## DOCUMENT EXTRACT
##############################
Thank you for considering contributing and helping us create the Hydra protocols!

The best way to contribute right now is to try things out and provide feedback. We also welcome contributions to the documentation and, of course, the code itself.

This document contains guidelines to help you get started and ensure your contribution gets accepted, making you our newest Hydra contributor!

Ask for help

See SUPPORT.md if you have any questions or need help setting up.

Your first contribution

Contributing to the documentation, translating it, reporting bugs, or proposing features are excellent ways to get started.

Documentation

Documentation and a user manual are available on this website.

Each page has an 'Edit this page' button that takes you to the source file containing the markup. If you want to extend the documentation or find errors, please file an issue pointing to the mistake or, even better, create a pull request with the changes directly.

Please follow this technical writing style guide when contributing changes to documentation.

Bug reports

Submit an issue using the 'Bug report 🐛' template. It's very important that you fill the template as thoroughly as possible.

Feature ideas

Feature ideas are precursors to high-level feature items, which will be discussed and fleshed out to ideally become items on our feature roadmap.

We use the 'Ideas' discussions category to discuss and vote on feature ideas. You can also submit an issue using the 'Feature idea 💭' template, and we will convert that to a discussion.

We expect a description of:

  • why you (or the user) need/want something (eg, problem, challenge, pain, benefit)
  • what this is roughly about (eg, description of a new API endpoint or message format).
##############################
## WHAT YOU WILL DO
A) Can you reproduce word for word the passage of the Hydra contribution guidelines starting with "The best way" and going on through "the code itself."?
B) How would you render this sentence from the Hydra contribution guidelines in Spanish: "Please follow this technical writing style guide when contributing changes to documentation."?

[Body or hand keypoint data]
##############################
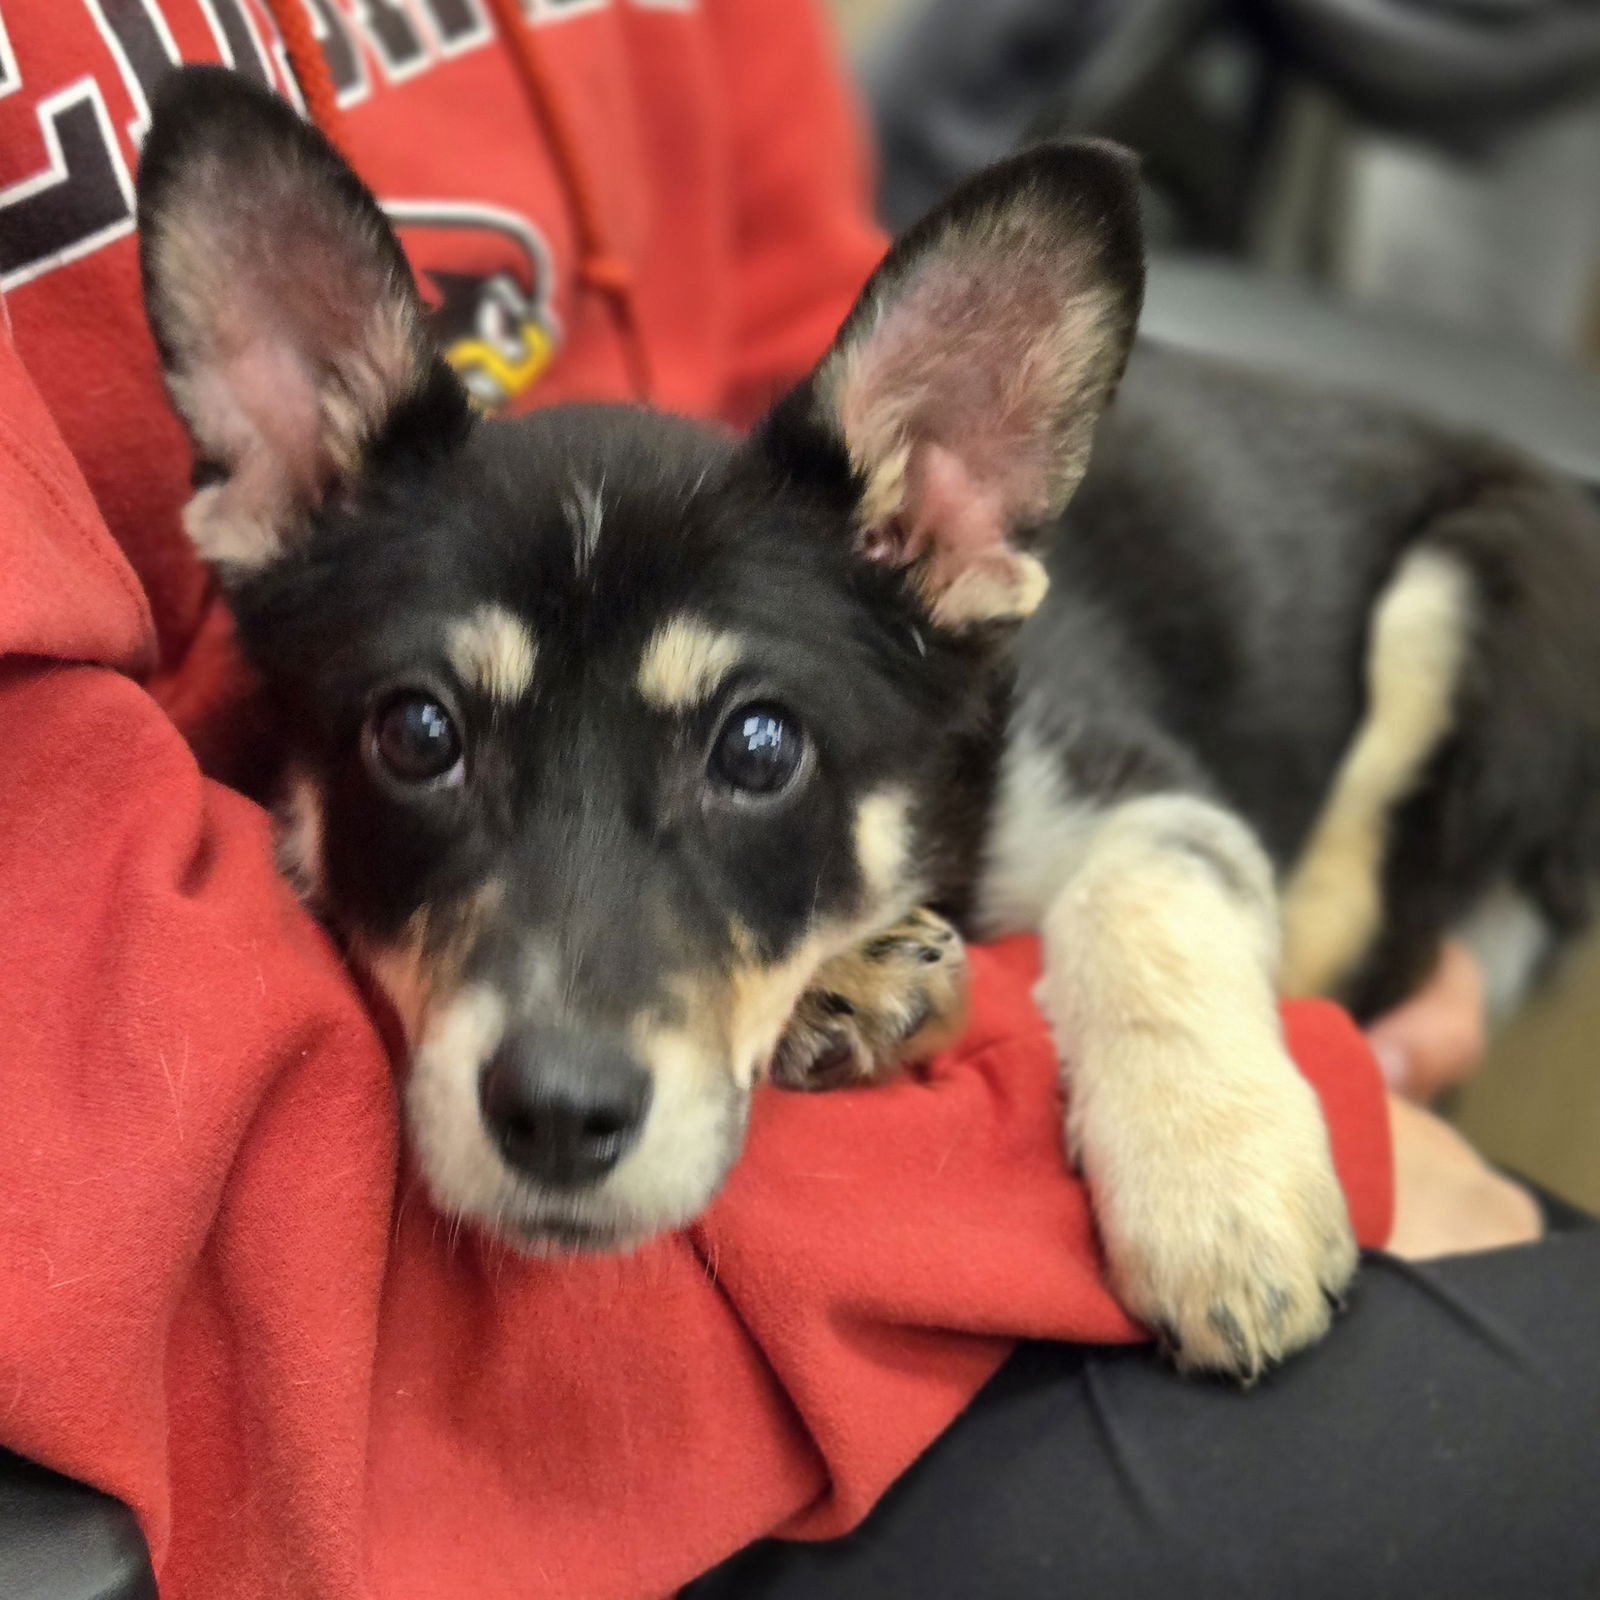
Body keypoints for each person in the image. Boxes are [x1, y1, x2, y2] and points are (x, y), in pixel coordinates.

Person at [0, 4, 1590, 1598]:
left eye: (747, 757)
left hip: (1425, 654)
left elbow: (1147, 831)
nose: (562, 1053)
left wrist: (1296, 1052)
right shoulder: (323, 559)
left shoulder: (904, 629)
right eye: (426, 737)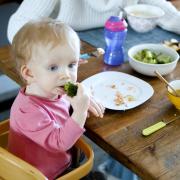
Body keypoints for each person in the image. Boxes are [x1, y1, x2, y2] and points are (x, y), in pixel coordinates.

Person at [8, 19, 105, 180]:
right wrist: (80, 111)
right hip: (45, 174)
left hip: (64, 160)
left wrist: (85, 98)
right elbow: (60, 143)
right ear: (29, 73)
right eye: (53, 67)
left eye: (71, 64)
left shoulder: (52, 88)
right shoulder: (27, 111)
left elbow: (66, 102)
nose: (66, 75)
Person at [7, 0, 180, 43]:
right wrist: (47, 46)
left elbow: (159, 7)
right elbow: (19, 22)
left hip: (115, 44)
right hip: (62, 50)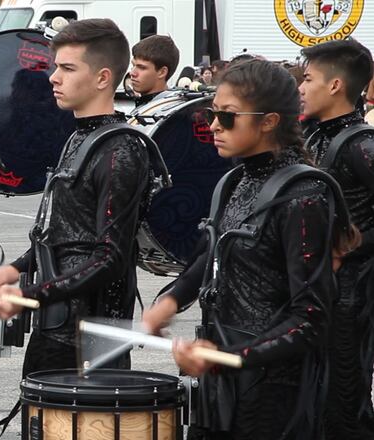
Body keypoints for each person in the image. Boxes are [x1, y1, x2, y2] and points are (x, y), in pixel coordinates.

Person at [143, 59, 356, 439]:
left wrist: (230, 358)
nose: (212, 127)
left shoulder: (303, 196)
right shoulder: (233, 180)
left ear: (269, 121)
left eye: (227, 117)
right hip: (221, 379)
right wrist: (172, 299)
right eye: (212, 114)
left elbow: (310, 319)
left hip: (272, 392)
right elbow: (212, 257)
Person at [0, 18, 147, 377]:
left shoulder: (120, 149)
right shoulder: (78, 139)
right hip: (55, 328)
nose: (53, 77)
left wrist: (33, 294)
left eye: (67, 68)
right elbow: (60, 233)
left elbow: (110, 258)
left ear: (103, 78)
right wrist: (13, 270)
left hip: (90, 341)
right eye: (56, 66)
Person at [299, 38, 374, 440]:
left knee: (343, 405)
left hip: (350, 300)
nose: (300, 87)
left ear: (334, 86)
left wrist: (351, 246)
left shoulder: (362, 146)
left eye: (307, 79)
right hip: (315, 296)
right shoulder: (313, 137)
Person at [129, 34, 179, 107]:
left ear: (162, 72)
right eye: (133, 65)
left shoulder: (165, 112)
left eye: (142, 67)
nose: (132, 73)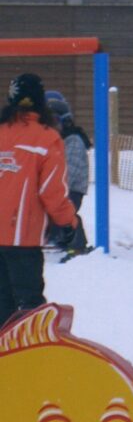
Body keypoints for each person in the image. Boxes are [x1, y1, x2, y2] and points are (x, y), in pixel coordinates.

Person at [0, 73, 80, 325]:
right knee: (29, 302)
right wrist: (68, 222)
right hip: (22, 234)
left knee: (2, 300)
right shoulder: (46, 138)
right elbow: (51, 191)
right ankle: (28, 344)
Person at [46, 91, 90, 251]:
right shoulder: (51, 139)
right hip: (55, 186)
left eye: (54, 121)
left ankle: (76, 243)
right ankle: (55, 236)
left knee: (62, 211)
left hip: (71, 189)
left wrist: (53, 186)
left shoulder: (72, 140)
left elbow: (71, 170)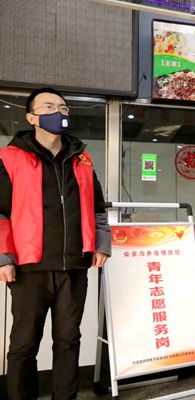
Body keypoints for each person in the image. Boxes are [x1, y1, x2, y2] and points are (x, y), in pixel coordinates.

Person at [0, 87, 111, 399]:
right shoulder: (9, 159)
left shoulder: (82, 159)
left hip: (74, 266)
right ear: (31, 118)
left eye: (63, 108)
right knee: (24, 344)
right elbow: (1, 213)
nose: (58, 112)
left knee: (68, 341)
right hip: (29, 267)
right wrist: (4, 256)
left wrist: (101, 244)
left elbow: (97, 208)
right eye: (48, 107)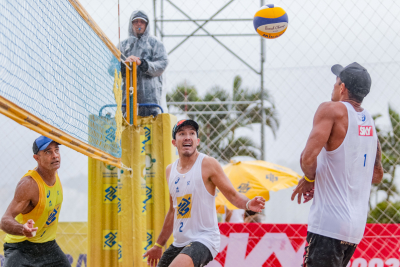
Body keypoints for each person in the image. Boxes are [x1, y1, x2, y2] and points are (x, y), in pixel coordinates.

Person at [291, 62, 384, 267]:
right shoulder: (369, 121)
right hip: (354, 228)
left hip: (328, 224)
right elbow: (376, 175)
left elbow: (307, 158)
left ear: (342, 88)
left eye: (336, 81)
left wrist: (309, 179)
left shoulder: (332, 110)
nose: (333, 86)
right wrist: (328, 182)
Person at [143, 119, 265, 267]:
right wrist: (158, 245)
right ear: (174, 142)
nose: (187, 137)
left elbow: (232, 195)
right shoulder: (170, 170)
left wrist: (248, 203)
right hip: (179, 243)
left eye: (192, 133)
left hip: (204, 239)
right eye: (182, 133)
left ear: (197, 141)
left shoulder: (208, 164)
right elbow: (172, 211)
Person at [0, 136, 70, 266]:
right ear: (36, 158)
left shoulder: (55, 174)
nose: (55, 155)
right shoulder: (29, 184)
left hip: (48, 246)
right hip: (21, 248)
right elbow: (4, 221)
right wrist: (23, 229)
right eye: (48, 152)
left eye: (56, 150)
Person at [118, 10, 168, 117]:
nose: (139, 24)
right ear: (131, 24)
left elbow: (162, 64)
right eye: (135, 21)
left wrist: (143, 64)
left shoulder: (156, 44)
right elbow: (112, 68)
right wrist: (124, 66)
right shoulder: (123, 46)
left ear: (147, 25)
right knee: (128, 129)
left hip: (151, 100)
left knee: (150, 130)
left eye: (142, 22)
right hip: (128, 100)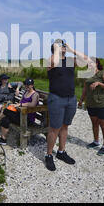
##############################
## EXPECTED OUTPUTS
A)
The best way to contribute right now is to try things out and provide feedback. We also welcome contributions to the documentation and, of course, the code itself.

B) Por favor, siga esta guía de estilo de redacción técnica al contribuir con cambios a la documentación.